Dans cette partie d’échecs, savamment programmée par Crawford, Beachum n’est qu’un simple pion qui se fait manipuler comme un novice. Lorsqu’il en prend finalement conscience, il se sent vexé d’être tombé aussi facilement dans le piège et il va alors patiemment attendre son heure pour lui renvoyer la monnaie de sa pièce, au moment où ce dernier, persuadé d’avoir gagné la partie, s’y attend le moins car, si Crawford fait preuve en toute circonstance d’un extraordinaire sang-froid dans tout ce qu’il entreprend, c’est là aussi malheureusement son point faible.

Un crime dans la tête



La Faille est incontestablement un thriller inhabituel dans la mesure où on sait ici, dès le début, qui est le meurtrier. En outre, ce dernier se laisse arrêter sans poser le moindre problème juste après avoir commis son meurtre tout en avouant aussi spontanément en être l’auteur. L’intrigue se concentre dès lors sur l’affrontement des deux principaux protagonistes qui sont entourés par de nombreux personnages secondaires apportant, chacun, un éclairage différent sur l’affaire. On assiste alors à la confrontation des deux hommes qui ont chacun besoin de la défaite de l’autre pour servir leur plan. Entre manipulations et faux-semblants, ambition dévorante et orgueil mal placé, l’affrontement va les mener bien au-delà de ce que chacun avait initialement prévu.
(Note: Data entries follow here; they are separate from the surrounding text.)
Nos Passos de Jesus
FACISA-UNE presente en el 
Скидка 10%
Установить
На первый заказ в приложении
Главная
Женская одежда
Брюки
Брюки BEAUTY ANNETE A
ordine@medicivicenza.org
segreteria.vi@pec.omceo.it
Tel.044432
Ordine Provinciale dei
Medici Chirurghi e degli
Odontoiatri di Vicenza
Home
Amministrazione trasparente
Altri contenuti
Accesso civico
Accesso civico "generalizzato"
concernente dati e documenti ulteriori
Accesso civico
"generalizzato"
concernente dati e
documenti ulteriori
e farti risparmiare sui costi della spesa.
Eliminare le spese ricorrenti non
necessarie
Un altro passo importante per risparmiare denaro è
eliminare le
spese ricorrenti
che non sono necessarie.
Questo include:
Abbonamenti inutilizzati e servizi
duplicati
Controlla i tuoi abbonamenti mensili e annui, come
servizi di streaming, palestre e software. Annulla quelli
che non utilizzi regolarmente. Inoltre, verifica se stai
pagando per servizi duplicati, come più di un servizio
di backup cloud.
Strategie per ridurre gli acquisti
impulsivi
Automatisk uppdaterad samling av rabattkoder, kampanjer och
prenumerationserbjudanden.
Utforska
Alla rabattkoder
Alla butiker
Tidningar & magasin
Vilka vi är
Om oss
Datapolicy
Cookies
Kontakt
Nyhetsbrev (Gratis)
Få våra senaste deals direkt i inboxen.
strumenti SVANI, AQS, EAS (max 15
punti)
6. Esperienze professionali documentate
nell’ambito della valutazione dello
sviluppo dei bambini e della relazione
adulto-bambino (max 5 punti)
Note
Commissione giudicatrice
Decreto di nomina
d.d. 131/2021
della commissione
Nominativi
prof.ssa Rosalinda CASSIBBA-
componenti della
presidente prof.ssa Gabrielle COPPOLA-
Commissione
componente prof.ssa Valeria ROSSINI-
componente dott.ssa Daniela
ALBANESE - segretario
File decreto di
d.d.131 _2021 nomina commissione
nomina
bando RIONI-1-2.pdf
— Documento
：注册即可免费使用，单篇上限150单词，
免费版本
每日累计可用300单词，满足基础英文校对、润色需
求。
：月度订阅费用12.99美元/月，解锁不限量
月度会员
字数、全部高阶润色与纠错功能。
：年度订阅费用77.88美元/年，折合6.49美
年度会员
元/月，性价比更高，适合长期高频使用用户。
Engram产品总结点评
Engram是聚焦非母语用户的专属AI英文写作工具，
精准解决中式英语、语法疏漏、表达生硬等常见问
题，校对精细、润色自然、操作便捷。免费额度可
Alors que Beacham était persuadé pouvoir régler ce dossier dans les plus brefs délais, il va rapidement se retrouver dans une impasse devant le manque de preuves concrètes qui pourraient incriminer l’assassin (l’arme du crime reste introuvable malgré plusieurs perquisitions faites au domicile du prévenu et la victime, qui est toujours en vie mais plongée dans un coma irréversible, est dans l’incapacité de témoigner contre son époux). Le mari roublard mène la partie en profitant à merveille de toutes les failles du système juridique américain mais, alors qu’il s’était cru définitivement sorti d’affaire, il finit par se retrouver victime de son propre jeu. L’intrigue repose entièrement sur le comportement et la psychologie des deux principaux protagonistes qui passent leur temps à se manipuler l’un l’autre et à contrecarrer les plans de leur adversaire.

Le scénario intelligent et sophistiqué, qui balade le spectateur de rebondissements en révélations, est construit comme une partie d’échecs, grandeur nature, où chacun des deux “joueurs” agit de façon à toujours avoir un ou plusieurs coups d’avance sur son adversaire. Le film repose entièrement sur l’interprétation de l’ensemble du casting et, plus particulièrement, sur le duo/duel Hopkins – Gosling. Toutefois ce thriller diabolique comporte, lui aussi, ses propres failles : à savoir l’interprétation (certes impeccable) d’Hopkins, malheureusement bien trop “copiée/collée” sur son personnage d’Hannibal Lecter (le côté cannibale en moins) et le postulat de départ qui nous est présenté sur les caractéristiques de la liaison entre la victime et son amant (si le spectateur ne les accepte pas pour argent comptant, le scénario ne peut alors plus fonctionner).

La Faille

Réalisation : Gregory Hoblit

Avec : Anthony Hopkins, Ryan Gosling, David Strathairn, Rosamund Pike, Embeth Davidtz, Billy Burke, Cliff Curtis, Fiona Shaw, Bob Gunton.